Do You Treat C Diff Positive Antigen Negative Toxin?

The question of whether to treat a patient with a positive Clostridioides difficile (C. diff) antigen test and a negative toxin test highlights a common diagnostic challenge. C. difficile is a bacterium that can cause severe diarrhea and colitis, particularly in people who have recently taken antibiotics. Diagnosis relies on detecting the bacteria and the toxins it produces, which cause the disease. The ambiguity arises because the two types of tests do not always agree, suggesting the organism is present but not actively causing disease. Understanding this test pattern is central to distinguishing between harmless colonization and an active infection.

Understanding the Diagnostic Tests

Identifying C. difficile infection (CDI) often involves a multi-step testing approach on a stool sample. This strategy combines a highly sensitive test to screen for the organism with a more specific test to confirm toxin production. The initial test, the Glutamate Dehydrogenase (GDH) antigen assay, detects an enzyme found in all C. difficile bacteria, regardless of whether they produce toxin. A positive GDH result simply indicates the organism is present in the patient’s gut.

Because GDH is present in both toxin-producing and non-toxin-producing strains, the test is highly sensitive for ruling out the bacteria if negative. However, its low specificity means a positive result cannot confirm an active infection. To determine if the bacteria is producing disease-causing agents, a separate test is needed to detect the actual C. difficile toxins A and B. This toxin test, often an Enzyme Immunoassay (EIA), directly looks for the substances that cause inflammation and diarrhea.

The toxin EIA test has high specificity, meaning a positive result strongly indicates an active infection. However, its limitation is relatively low sensitivity; toxins degrade quickly, and the test may fail to detect low levels of toxin even in a symptomatic patient. This difference creates the diagnostic dilemma of a positive GDH antigen and a negative toxin result. Some laboratories use a third test, a Nucleic Acid Amplification Test (NAAT) like PCR, to resolve discordant results by checking for the toxin genes. NAATs are highly sensitive but can also detect colonization.

Colonization Versus Active Infection

A positive GDH antigen and a negative toxin test strongly suggests C. difficile colonization rather than an active infection. Colonization occurs when the bacteria reside in the gut without causing clinical symptoms like diarrhea. The GDH test is positive because the organism is present, but the toxin test is negative because toxins are either not being produced or are at levels too low to be detected.

Colonization is common, found in approximately 3% of healthy adults and up to half of hospitalized patients. The distinction between colonization and a true infection is based on the presence of symptoms, particularly diarrhea. A patient with a positive GDH/negative toxin result who is asymptomatic is considered colonized and typically does not require antibiotic treatment.

In some cases, this discordant result can occur in a patient with a genuine, low-level infection. This may happen if toxin production is intermittent, or if the stool sample was not processed quickly enough, allowing the unstable toxin to degrade before testing.

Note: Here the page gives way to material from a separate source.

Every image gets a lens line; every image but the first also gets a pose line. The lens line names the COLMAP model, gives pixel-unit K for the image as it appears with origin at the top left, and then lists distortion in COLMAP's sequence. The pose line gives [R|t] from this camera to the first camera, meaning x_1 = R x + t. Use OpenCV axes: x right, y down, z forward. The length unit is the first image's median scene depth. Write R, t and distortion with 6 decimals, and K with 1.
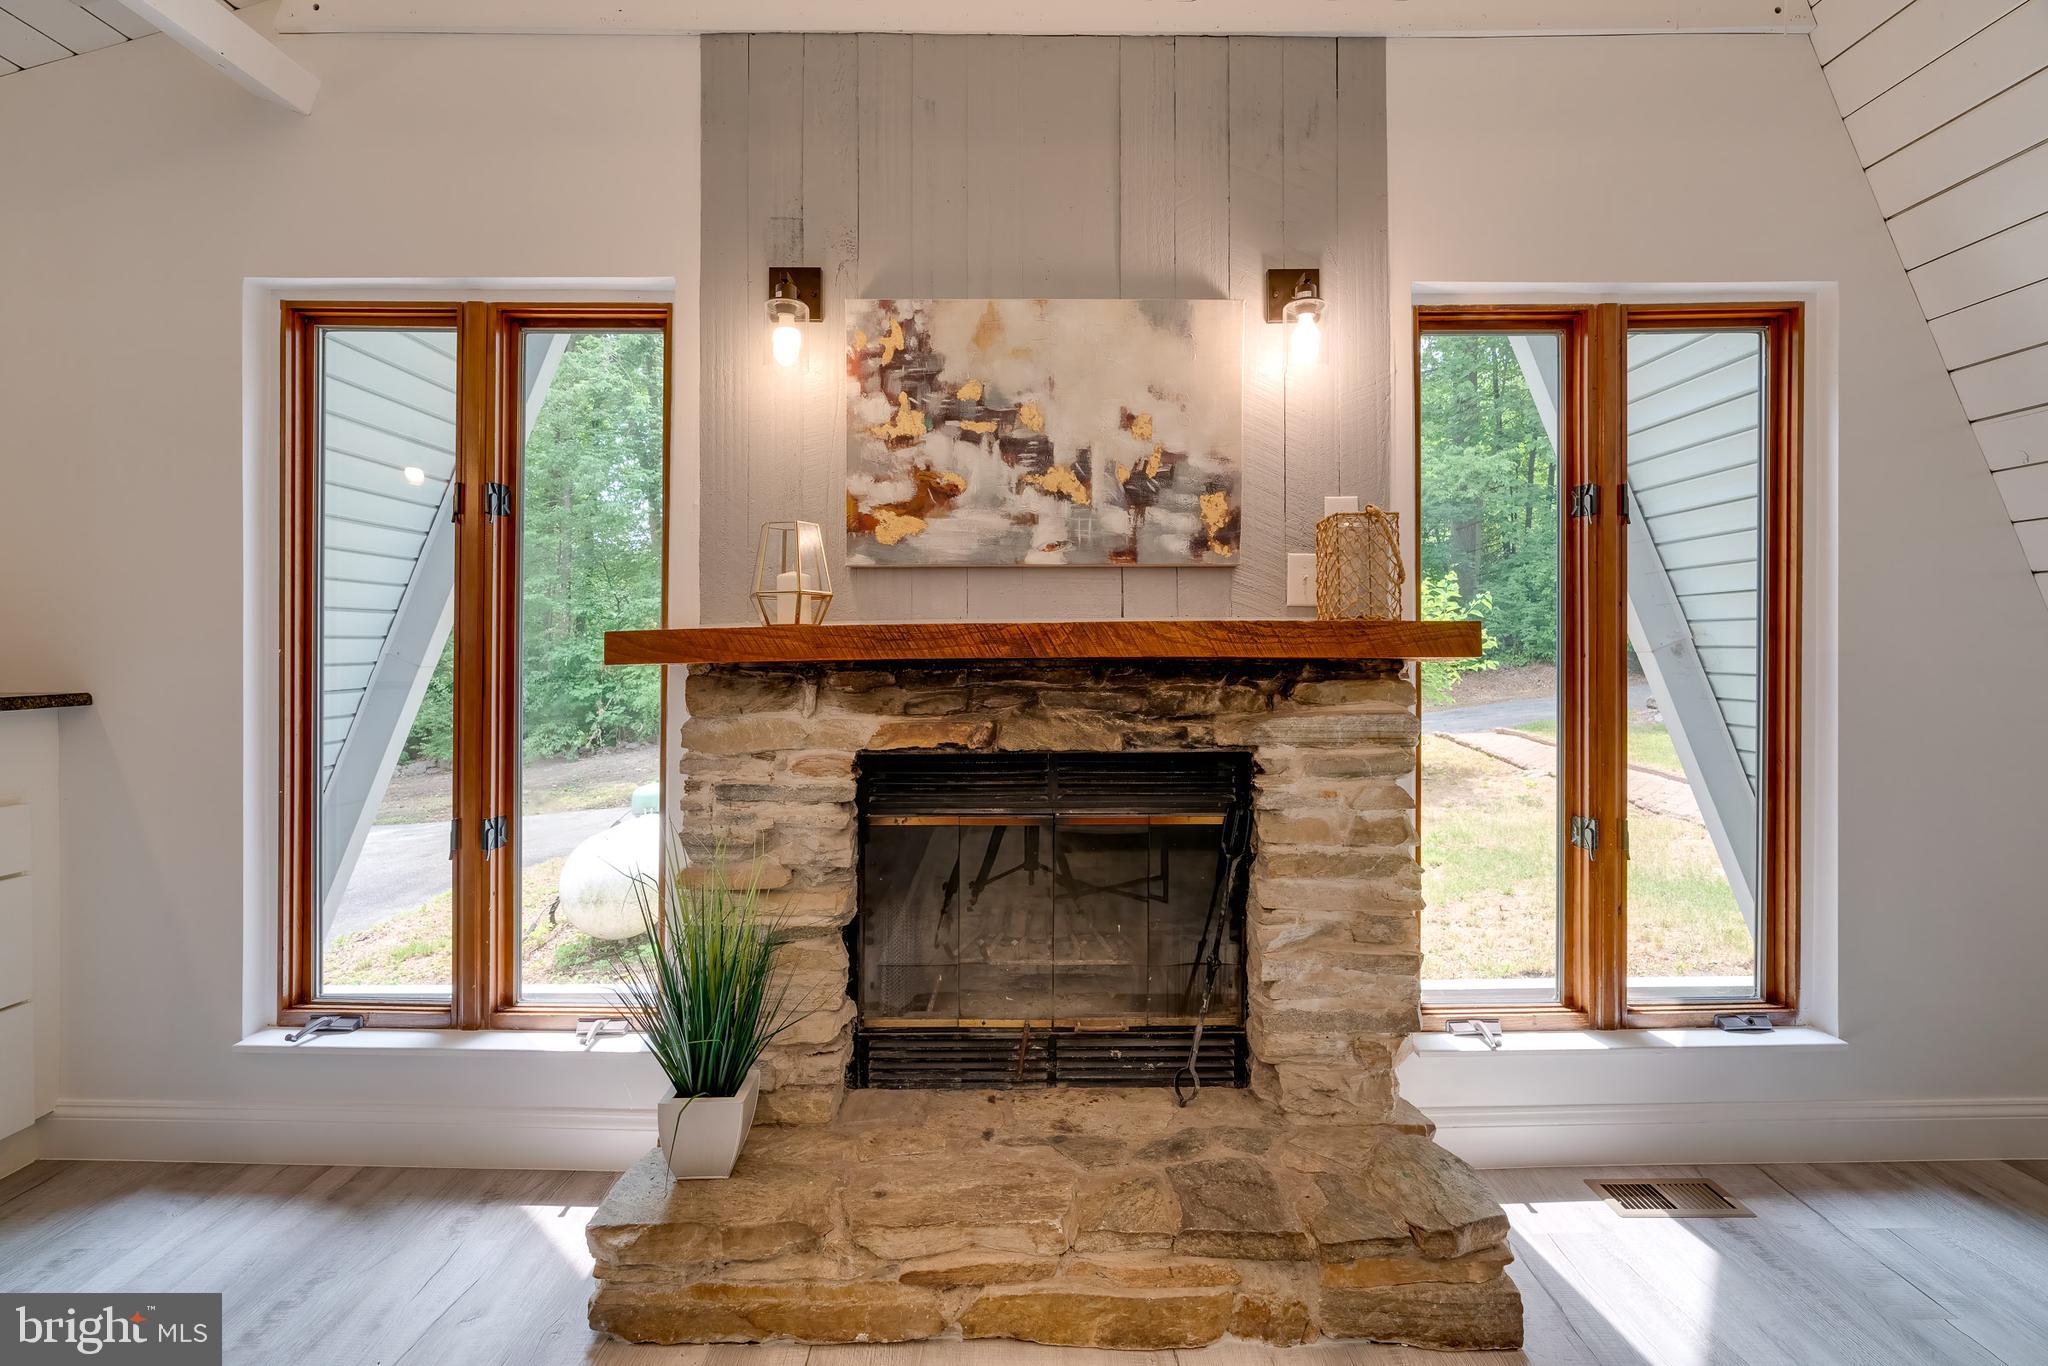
lens RADIAL K [[938.2, 0, 1036.4], [0, 938.2, 643.5], [0, 0, 1]] dist [-0.002931, 0.002161]
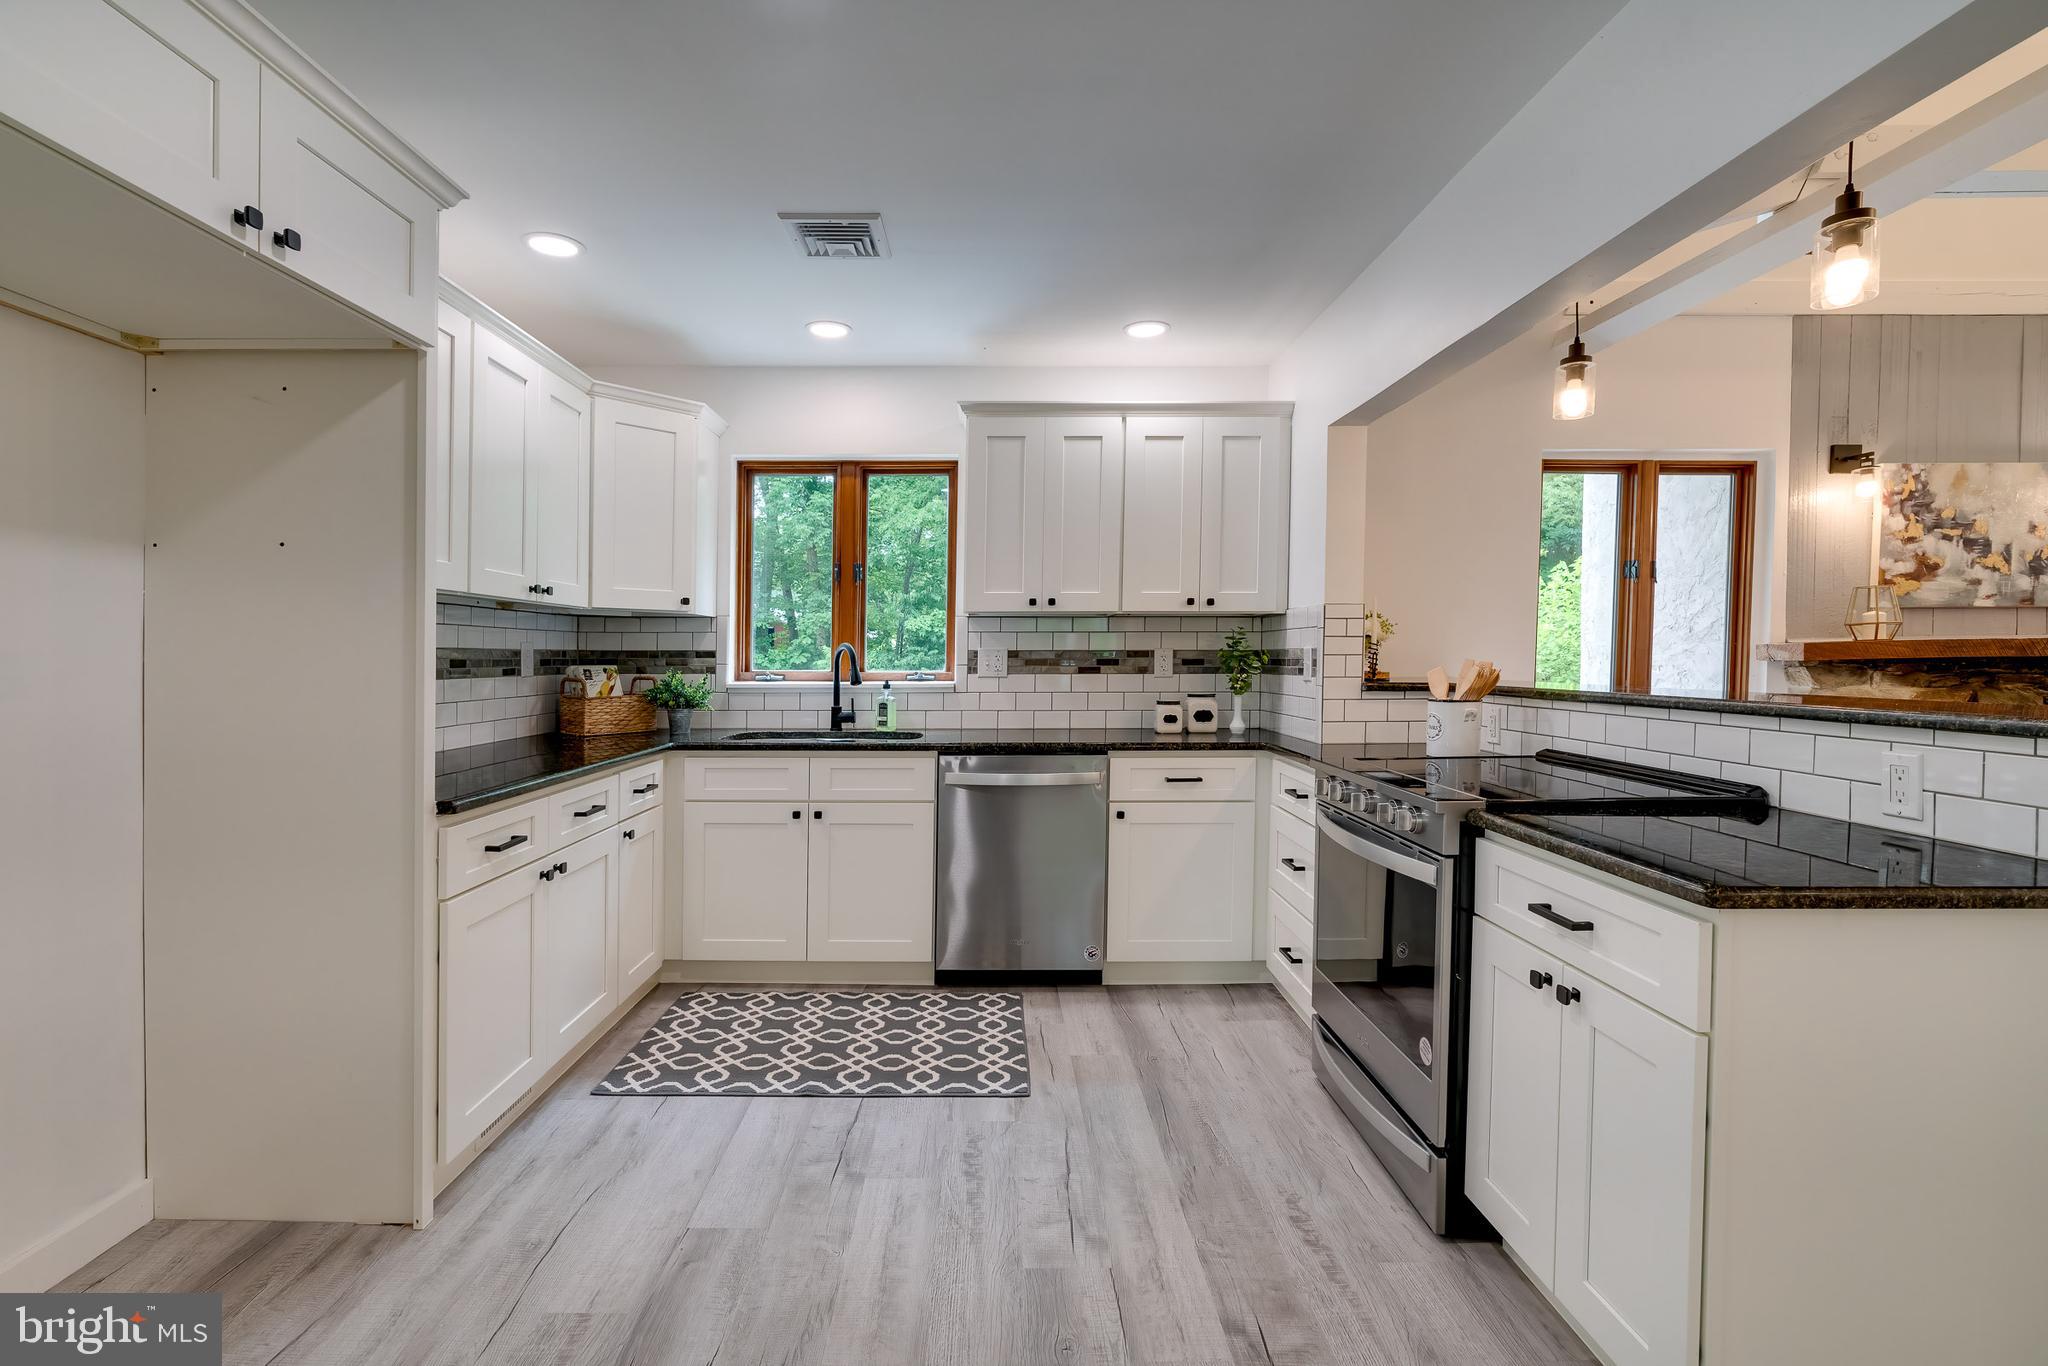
lens RADIAL K [[938.2, 0, 1018.0], [0, 938.2, 675.8], [0, 0, 1]] dist [-0.002931, 0.002161]
pose [[0.999994, -0.002985, 0.001977, -1.907070], [0.002943, 0.999777, 0.020929, 0.008247], [-0.002039, -0.020923, 0.999779, -0.849941]]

The GDH test confirms the organism’s presence, but the negative toxin result may be a false negative due to the limitations of the toxin assay.

When Treatment is Necessary

Management for a positive antigen, negative toxin result is primarily dictated by the patient’s clinical presentation, not the test result alone. Treatment is mandatory only for a symptomatic infection, known as C. difficile infection (CDI). The defining clinical criterion for treatment is the presence of three or more unformed stools in 24 hours that cannot be explained by other causes, such as laxative use.

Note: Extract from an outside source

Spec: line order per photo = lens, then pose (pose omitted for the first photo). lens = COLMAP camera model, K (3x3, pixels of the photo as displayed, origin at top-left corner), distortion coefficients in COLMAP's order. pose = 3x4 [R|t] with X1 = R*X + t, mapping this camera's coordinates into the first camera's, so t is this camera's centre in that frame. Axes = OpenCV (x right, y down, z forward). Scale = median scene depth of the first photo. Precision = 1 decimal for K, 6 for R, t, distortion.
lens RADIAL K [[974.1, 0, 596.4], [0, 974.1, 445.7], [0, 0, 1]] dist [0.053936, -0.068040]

If a patient has this discordant test result but is asymptomatic, antibiotic treatment is generally not indicated. Treating colonization can lead to unnecessary antibiotic exposure, potentially contributing to antibiotic resistance and increasing the risk of a future, symptomatic C. difficile infection. Clinical guidelines reserve treatment for patients with active disease.

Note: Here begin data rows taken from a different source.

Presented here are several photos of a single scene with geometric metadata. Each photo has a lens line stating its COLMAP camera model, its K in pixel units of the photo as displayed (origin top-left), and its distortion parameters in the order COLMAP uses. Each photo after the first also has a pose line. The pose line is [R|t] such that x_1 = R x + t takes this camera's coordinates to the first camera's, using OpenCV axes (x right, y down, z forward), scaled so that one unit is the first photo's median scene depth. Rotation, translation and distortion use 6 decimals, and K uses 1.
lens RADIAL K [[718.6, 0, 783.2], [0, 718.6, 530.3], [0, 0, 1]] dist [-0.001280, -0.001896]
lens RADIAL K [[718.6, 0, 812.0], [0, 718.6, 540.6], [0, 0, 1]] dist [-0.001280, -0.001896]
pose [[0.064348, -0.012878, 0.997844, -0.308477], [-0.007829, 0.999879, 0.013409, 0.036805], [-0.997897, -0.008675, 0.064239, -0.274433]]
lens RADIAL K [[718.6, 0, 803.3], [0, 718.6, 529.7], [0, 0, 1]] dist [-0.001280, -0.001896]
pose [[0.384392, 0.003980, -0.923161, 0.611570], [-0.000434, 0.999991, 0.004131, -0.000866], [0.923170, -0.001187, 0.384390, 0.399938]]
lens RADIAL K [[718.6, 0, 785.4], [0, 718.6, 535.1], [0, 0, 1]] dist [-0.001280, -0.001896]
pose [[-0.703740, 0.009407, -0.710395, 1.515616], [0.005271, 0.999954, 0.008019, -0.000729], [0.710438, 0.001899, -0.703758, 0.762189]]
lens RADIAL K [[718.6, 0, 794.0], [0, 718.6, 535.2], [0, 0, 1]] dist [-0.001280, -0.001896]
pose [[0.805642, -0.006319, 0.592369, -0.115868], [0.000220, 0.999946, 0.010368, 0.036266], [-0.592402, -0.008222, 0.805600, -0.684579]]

However, if a patient is experiencing significant diarrhea and other symptoms like abdominal pain or fever, clinical suspicion for CDI often overrides the negative toxin result. The discordant result may be interpreted as an early infection or a false negative from the toxin assay. The overall clinical picture takes precedence, and the patient may be treated with specific antibiotics aimed at C. difficile, such as oral vancomycin or fidaxomicin. Discontinuing the inciting antibiotic, if possible, is a standard first step in management.